Collective Architecture's Chris Stewart discusses his overlapping roles as architect and member of the Scottish Ecological Design Association in promoting green design to a wider audience.

Any Porto in a storm

April 11th, 2020

In February 2020, just as Covid 19 had begun its journey and the great bush fires of Australia finally abated, Pedro charted storm Denis across the Atlantic, and behold a window of opportunity opened up on his laptop. Undeterred by a journey involving 4 airports each way, Pedro gathered his troops, stuck two fingers at the apocalypse, and we set off to Portugal’s second city for the annual Stratharch third year field trip.

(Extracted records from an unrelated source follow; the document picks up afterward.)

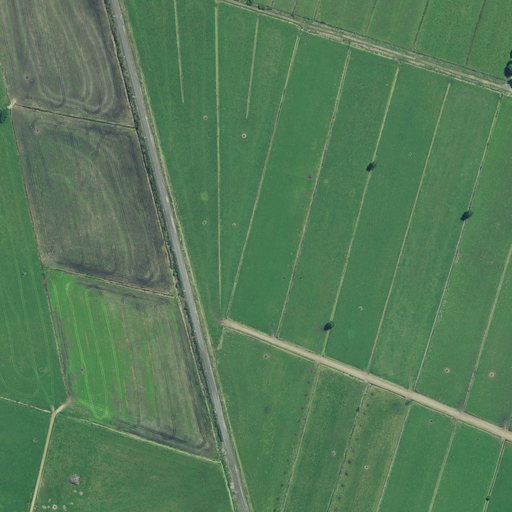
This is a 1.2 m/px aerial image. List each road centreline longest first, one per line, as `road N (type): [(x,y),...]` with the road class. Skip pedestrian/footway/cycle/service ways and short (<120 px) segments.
road 1 (unclassified): [(218,0),(511,89)]
road 2 (track): [(511,431),(357,369)]
road 3 (track): [(231,320),(357,369)]
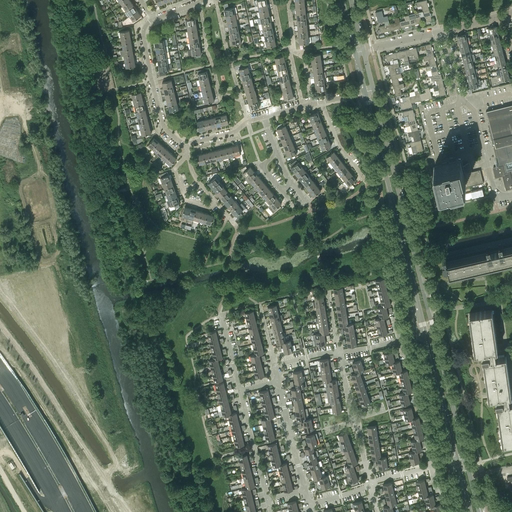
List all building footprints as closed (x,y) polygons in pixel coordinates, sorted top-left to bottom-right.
[(421,6),(423,11),(429,10),(426,0),(424,0),(416,2),(417,7),(421,6)] [(131,1),(123,6),(126,11),(134,6),(131,1)] [(134,6),(126,11),(130,16),(137,11),(134,6)] [(429,10),(423,11),(419,12),(420,17),(424,16),(425,22),(432,20),(429,10)] [(137,11),(130,16),(133,21),(141,16),(137,11)] [(378,23),(384,21),(388,20),(387,16),(383,17),(382,11),(375,12),(378,23)] [(422,23),(420,17),(419,12),(412,14),(413,18),(410,19),(411,25),(422,23)] [(405,20),(400,21),(401,28),(411,25),(410,19),(409,15),(404,16),(405,20)] [(395,23),(389,24),(391,30),(401,28),(400,21),(399,17),(394,19),(395,23)] [(380,33),(391,30),(389,24),(388,20),(384,21),(385,25),(379,27),(380,30),(380,32),(380,33)] [(486,33),(486,34),(497,32),(496,26),(493,27),(493,26),(491,27),(488,28),(489,32),(486,33)] [(240,37),(231,39),(232,45),(241,43),(240,37)] [(499,37),(491,39),(492,42),(489,43),(489,45),(500,42),(499,37)] [(275,39),(265,41),(267,47),(276,45),(275,39)] [(426,50),(427,55),(433,54),(431,43),(420,46),(421,51),(426,50)] [(416,47),(406,50),(407,56),(413,55),(414,59),(419,58),(416,47)] [(406,50),(396,52),(397,59),(403,57),(404,61),(408,60),(407,56),(406,50)] [(393,60),(394,64),(398,62),(397,59),(396,52),(385,55),(387,61),(393,60)] [(427,55),(423,56),(424,61),(428,60),(429,65),(436,64),(433,54),(427,55)] [(275,58),(276,64),(285,61),(284,55),(275,58)] [(494,66),(505,63),(504,58),(496,60),(497,63),(492,65),(492,66),(494,66)] [(285,61),(276,64),(277,69),(287,67),(285,61)] [(388,65),(390,75),(397,74),(395,68),(399,67),(398,62),(394,64),(388,65)] [(436,64),(429,65),(425,66),(427,71),(431,70),(432,76),(438,74),(436,64)] [(239,69),(240,75),(250,72),(248,66),(239,69)] [(287,67),(277,69),(279,75),(288,73),(287,67)] [(497,76),(508,74),(508,73),(507,68),(499,70),(500,74),(497,75),(495,75),(495,77),(497,76)] [(198,74),(199,79),(208,77),(207,71),(198,74)] [(250,72),(240,75),(242,80),(251,78),(250,72)] [(288,73),(279,75),(280,81),(289,79),(288,73)] [(397,74),(390,75),(393,86),(399,84),(398,78),(402,77),(401,73),(397,74)] [(438,74),(432,76),(430,76),(431,81),(435,80),(437,85),(443,84),(441,74),(438,74)] [(208,77),(199,79),(200,85),(210,83),(208,77)] [(251,78),(242,80),(244,86),(253,84),(251,78)] [(162,82),(164,88),(173,86),(171,80),(162,82)] [(480,82),(480,81),(469,83),(470,89),(473,88),(473,89),(476,88),(476,87),(478,87),(481,86),(481,83),(480,82)] [(210,83),(200,85),(202,91),(211,89),(210,83)] [(403,83),(399,84),(393,86),(395,96),(402,94),(400,88),(404,87),(403,83)] [(253,84),(244,86),(245,92),(255,89),(253,84)] [(446,94),(444,87),(443,84),(437,85),(433,86),(433,88),(434,91),(438,90),(439,96),(446,94)] [(291,85),(281,87),(283,93),(292,91),(291,85)] [(173,86),(164,88),(165,94),(174,92),(173,86)] [(430,92),(429,89),(429,87),(425,88),(426,92),(420,94),(421,100),(432,98),(430,92)] [(211,89),(202,91),(203,97),(213,95),(211,89)] [(255,89),(245,92),(247,98),(256,95),(255,89)] [(421,100),(420,94),(419,90),(414,91),(415,95),(410,96),(411,103),(421,100)] [(292,91),(283,93),(284,99),(286,98),(293,97),(292,91)] [(132,94),(133,100),(142,98),(141,92),(132,94)] [(174,92),(165,94),(166,100),(176,98),(174,92)] [(404,94),(405,97),(406,101),(400,102),(402,109),(412,106),(411,103),(410,96),(409,96),(408,96),(407,94),(404,94)] [(213,95),(203,97),(205,103),(214,101),(213,95)] [(256,95),(247,98),(249,104),(258,101),(256,95)] [(142,98),(133,100),(135,106),(144,104),(142,98)] [(176,98),(166,100),(168,106),(177,103),(176,98)] [(258,101),(249,104),(250,110),(260,107),(258,101)] [(177,103),(168,106),(169,112),(179,110),(177,103)] [(144,104),(135,106),(136,112),(145,109),(144,104)] [(511,104),(486,111),(489,124),(489,127),(491,126),(499,159),(500,166),(496,167),(493,168),(495,177),(502,176),(506,189),(511,187),(511,104)] [(145,109),(136,112),(138,118),(147,115),(145,109)] [(407,115),(409,121),(415,119),(413,109),(402,112),(403,116),(407,115)] [(318,112),(309,116),(311,122),(320,118),(318,112)] [(226,114),(220,116),(223,125),(229,123),(226,114)] [(147,115),(138,118),(139,123),(148,121),(147,115)] [(220,116),(215,117),(217,126),(223,125),(220,116)] [(215,117),(209,119),(211,128),(217,126),(215,117)] [(320,118),(311,122),(313,127),(322,124),(320,118)] [(209,119),(203,120),(205,129),(211,128),(209,119)] [(415,119),(409,121),(405,122),(406,126),(410,125),(411,131),(418,130),(415,119)] [(197,122),(199,131),(205,129),(203,120),(197,122)] [(148,121),(139,123),(140,129),(150,127),(148,121)] [(322,124),(313,127),(316,133),(324,129),(322,124)] [(277,129),(279,134),(288,131),(285,125),(277,129)] [(150,127),(140,129),(142,135),(151,133),(150,127)] [(324,129),(316,133),(318,138),(326,135),(324,129)] [(418,130),(411,131),(407,132),(408,137),(413,136),(414,141),(420,140),(418,130)] [(288,131),(279,134),(281,140),(290,136),(288,131)] [(326,135),(318,138),(320,144),(329,140),(326,135)] [(290,136),(281,140),(283,145),(292,142),(290,136)] [(152,149),(159,142),(154,138),(148,145),(152,149)] [(329,140),(320,144),(322,150),(331,146),(329,140)] [(420,140),(414,141),(410,142),(411,147),(415,146),(417,152),(423,150),(420,140)] [(157,153),(163,146),(159,142),(152,149),(157,153)] [(292,142),(283,145),(286,151),(294,148),(292,142)] [(240,154),(239,147),(238,145),(232,146),(235,155),(240,154)] [(168,150),(163,146),(157,153),(161,157),(168,150)] [(232,146),(226,148),(229,157),(235,155),(232,146)] [(294,148),(286,151),(288,157),(297,153),(294,148)] [(221,149),(215,151),(217,160),(223,158),(221,149)] [(172,154),(168,150),(161,157),(166,161),(172,154)] [(215,151),(209,152),(211,161),(217,160),(215,151)] [(326,157),(330,162),(338,156),(334,151),(326,157)] [(209,152),(203,153),(205,163),(211,161),(209,152)] [(199,164),(205,163),(203,153),(197,155),(199,164)] [(177,158),(172,154),(166,161),(170,165),(177,158)] [(341,161),(338,156),(330,162),(334,167),(341,161)] [(291,168),(294,173),(302,167),(298,162),(296,160),(290,164),(292,167),(291,168)] [(483,183),(482,177),(480,170),(470,172),(468,163),(463,166),(461,160),(448,163),(448,164),(445,165),(445,164),(432,167),(432,168),(435,167),(442,197),(440,197),(441,205),(454,201),(451,188),(464,185),(465,187),(483,183)] [(345,165),(341,161),(334,167),(337,171),(345,165)] [(349,170),(345,165),(337,171),(341,176),(349,170)] [(243,173),(247,177),(254,171),(250,166),(243,173)] [(302,167),(294,173),(298,177),(306,171),(302,167)] [(352,175),(349,170),(341,176),(345,181),(352,175)] [(258,176),(254,171),(247,177),(251,182),(258,176)] [(306,171),(298,177),(302,182),(309,176),(306,171)] [(169,174),(160,177),(162,183),(171,180),(169,174)] [(356,180),(352,175),(345,181),(349,186),(356,180)] [(262,180),(258,176),(251,182),(255,187),(262,180)] [(309,176),(302,182),(306,187),(313,181),(309,176)] [(208,183),(212,188),(220,182),(216,177),(208,183)] [(171,180),(162,183),(164,189),(173,186),(171,180)] [(266,185),(262,180),(255,187),(258,191),(266,185)] [(313,181),(306,187),(309,191),(317,186),(313,181)] [(220,182),(212,188),(216,193),(223,187),(220,182)] [(270,189),(266,185),(258,191),(262,196),(270,189)] [(173,186),(164,189),(166,195),(175,191),(173,186)] [(317,186),(309,191),(313,196),(321,191),(317,186)] [(223,187),(216,193),(220,197),(227,191),(223,187)] [(333,190),(340,198),(342,196),(335,188),(333,190)] [(273,194),(270,189),(262,196),(266,200),(273,194)] [(175,191),(166,195),(169,200),(177,197),(175,191)] [(227,191),(220,197),(224,202),(231,196),(227,191)] [(277,199),(273,194),(266,200),(270,205),(277,199)] [(231,196),(224,202),(228,207),(235,201),(231,196)] [(177,197),(169,200),(171,206),(180,203),(177,197)] [(281,203),(277,199),(270,205),(274,210),(281,203)] [(235,201),(228,207),(232,211),(239,205),(235,201)] [(239,205),(232,211),(236,216),(243,210),(239,205)] [(182,216),(188,218),(191,209),(185,207),(182,216)] [(196,210),(191,209),(188,218),(194,219),(196,210)] [(202,212),(196,210),(194,219),(199,221),(202,212)] [(208,214),(202,212),(199,221),(205,223),(208,214)] [(214,216),(208,214),(205,223),(211,225),(214,216)] [(511,242),(502,245),(502,244),(498,245),(498,246),(490,247),(486,248),(447,258),(446,258),(446,257),(442,258),(444,268),(448,268),(450,275),(458,273),(511,260),(511,242)] [(510,395),(510,394),(504,352),(495,354),(495,350),(496,350),(491,310),(470,313),(476,353),(482,352),(482,354),(482,355),(482,358),(484,358),(490,397),(496,397),(496,399),(496,403),(498,403),(504,442),(511,440),(511,398),(509,398),(509,395),(510,395)] [(282,314),(279,315),(270,317),(272,323),(280,320),(283,320),(282,314)] [(352,363),(354,368),(362,365),(361,360),(352,363)] [(368,397),(360,400),(362,406),(370,403),(368,397)] [(347,432),(338,435),(340,440),(348,437),(347,432)] [(316,433),(314,434),(306,436),(307,442),(316,439),(318,439),(316,433)] [(354,452),(345,455),(347,460),(355,457),(354,452)] [(349,465),(344,467),(346,472),(354,469),(353,465),(353,464),(349,465)] [(320,472),(312,474),(314,480),(319,478),(318,478),(322,477),(320,472)] [(356,474),(348,477),(350,483),(358,480),(356,474)] [(328,481),(320,483),(322,489),(324,488),(329,486),(330,486),(328,481)]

4 airports passed peacefully enough and we made our way to the hotel. Situated in the University Quarter, we discovered ‘hotel’ is youthful Portuguese slang, for beatnik beach huts in a backcourt overlooking a communal barbecue area. Love it, declared Ayrshire Gordie as he breathed in urban chic and exhaled farmhouse steading, our very own Christmas Island. To avoid facing up to the privacy issues too quickly, the rest of us took refuge in the bar, decorated in skateboards and bamboo. We took it in turns to navigate the hipster landscape and check out our bunks, return and venture out for Portuguese rations in the form of a Mexican restaurant.

Day 1: The architectural siren rang sharp at dawn, ‘this is not a drill, if you see any Souto de Moura or Álvaro Siza fall to your knees in awe, turn your back and shield your eyes’. Pedro rounded the corner in full combat gear, khaki jacket, black polo-neck and clipboard. He marched us quickly through the Cedoffeita District to Bouça - SAAL, Álvaro Siza’s early housing project (1975-77). Pedro handed out tiny round sunglasses and black banderos, essential when glaring at gracefully proportioned facades, climbing challenged staircases and trying to blend into a community scratching its head.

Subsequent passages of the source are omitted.